Document Imaging and Processing Work Together to Capture Enterprise Content

Document imaging and processing go together. For example, scanning, the starting process of document imaging, simply produces some information about the light reflected by the scanned document. It is further processing by the scanner's software that arranges and saves this information into a standard graphic format like JPEG.

The image so created might not be the best of all images. It might have punch hole marks, black borders, distorted characters and so on. Image cleaning software then works with this less-than-perfect image and improves its quality. The result could be an image that is better than the original paper document.

There is image cleanup software that can straighten askew images, convert white text on black background into black text on white background, etc. Users can control the cleaning up process so that the result comes out the way they want it to.

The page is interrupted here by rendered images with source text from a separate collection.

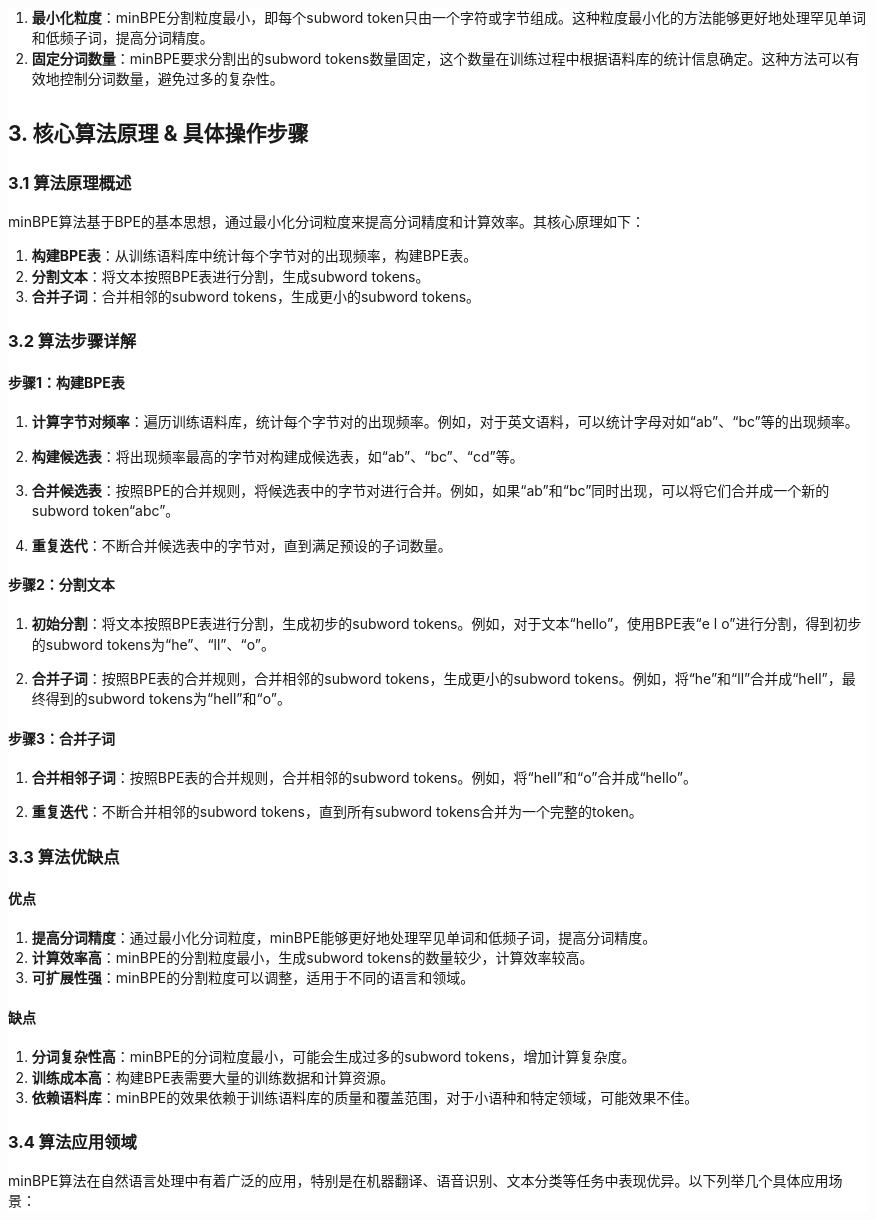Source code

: 1. **最小化粒度**：minBPE分割粒度最小，即每个subword token只由一个字符或字节组成。这种粒度最小化的方法能够更好地处理罕见单词和低频子词，提高分词精度。
2. **固定分词数量**：minBPE要求分割出的subword tokens数量固定，这个数量在训练过程中根据语料库的统计信息确定。这种方法可以有效地控制分词数量，避免过多的复杂性。

## 3. 核心算法原理 & 具体操作步骤

### 3.1 算法原理概述

minBPE算法基于BPE的基本思想，通过最小化分词粒度来提高分词精度和计算效率。其核心原理如下：

1. **构建BPE表**：从训练语料库中统计每个字节对的出现频率，构建BPE表。
2. **分割文本**：将文本按照BPE表进行分割，生成subword tokens。
3. **合并子词**：合并相邻的subword tokens，生成更小的subword tokens。

### 3.2 算法步骤详解

#### 步骤1：构建BPE表

1. **计算字节对频率**：遍历训练语料库，统计每个字节对的出现频率。例如，对于英文语料，可以统计字母对如“ab”、“bc”等的出现频率。

2. **构建候选表**：将出现频率最高的字节对构建成候选表，如“ab”、“bc”、“cd”等。

3. **合并候选表**：按照BPE的合并规则，将候选表中的字节对进行合并。例如，如果“ab”和“bc”同时出现，可以将它们合并成一个新的subword token“abc”。

4. **重复迭代**：不断合并候选表中的字节对，直到满足预设的子词数量。

#### 步骤2：分割文本

1. **初始分割**：将文本按照BPE表进行分割，生成初步的subword tokens。例如，对于文本“hello”，使用BPE表“e l o”进行分割，得到初步的subword tokens为“he”、“ll”、“o”。

2. **合并子词**：按照BPE表的合并规则，合并相邻的subword tokens，生成更小的subword tokens。例如，将“he”和“ll”合并成“hell”，最终得到的subword tokens为“hell”和“o”。

#### 步骤3：合并子词

1. **合并相邻子词**：按照BPE表的合并规则，合并相邻的subword tokens。例如，将“hell”和“o”合并成“hello”。

2. **重复迭代**：不断合并相邻的subword tokens，直到所有subword tokens合并为一个完整的token。

### 3.3 算法优缺点

#### 优点

1. **提高分词精度**：通过最小化分词粒度，minBPE能够更好地处理罕见单词和低频子词，提高分词精度。
2. **计算效率高**：minBPE的分割粒度最小，生成subword tokens的数量较少，计算效率较高。
3. **可扩展性强**：minBPE的分割粒度可以调整，适用于不同的语言和领域。

#### 缺点

1. **分词复杂性高**：minBPE的分词粒度最小，可能会生成过多的subword tokens，增加计算复杂度。
2. **训练成本高**：构建BPE表需要大量的训练数据和计算资源。
3. **依赖语料库**：minBPE的效果依赖于训练语料库的质量和覆盖范围，对于小语种和特定领域，可能效果不佳。

### 3.4 算法应用领域

minBPE算法在自然语言处理中有着广泛的应用，特别是在机器翻译、语音识别、文本分类等任务中表现优异。以下列举几个具体应用场景：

Character Recognition Processing

Text in graphic format, while readable by humans, is not computer-readable. Only by making the text characters computer readable can the document image be edited or indexed by the computer. And it is important to make the document editable and indexable.

The workflow processes usually require some kind of editing of the original document image, say by adding comments, removing any personal content, and so on before forwarding the document further in the workflow.

Indexing is essential for making the document searchable (and retrievable). We look indexing in more detail in the next section.

As both editing and indexing are thus highly important, it is very important to make them possible by making the text characters computer-readable.

Character recognition programs such as OCR and ICR do the needed processing, and convert the graphic text characters into machine-readable ASCII etc. format.

In the case of character recognition also, quality could be a problem. OCR might confuse between closely similar characters and provide wrong interpretations of what it sees. Sophisticated processing algorithms can ensure that this does not happen. There are even programs that can recognize handwriting and convert them into machine-readable text characters.

Making the Documents Retrievable

Indexing programs then process the documents to link certain identificatory words to the document. When this is done, the document can be retrieved from among the millions of documents in the computer repository by using the linked words.

Indexing can be by all the words in the document content, or a few distinctive tags that identify the nature of the content. Full-text indexing takes up a lot of file space and is not preferred in a business content management context. Hence tag-based indexing is more typical in content management systems. To enable tag-based indexing, the document creators or others provide distinctive tags to describe the document content.

It is different kinds of document imaging processing that moves paper documents into the enterprise content management system, creating digital images, converting image text into machine-readable characters, indexing the documents and making them retrievable from among the millions of documents in the enterprise's content repositories.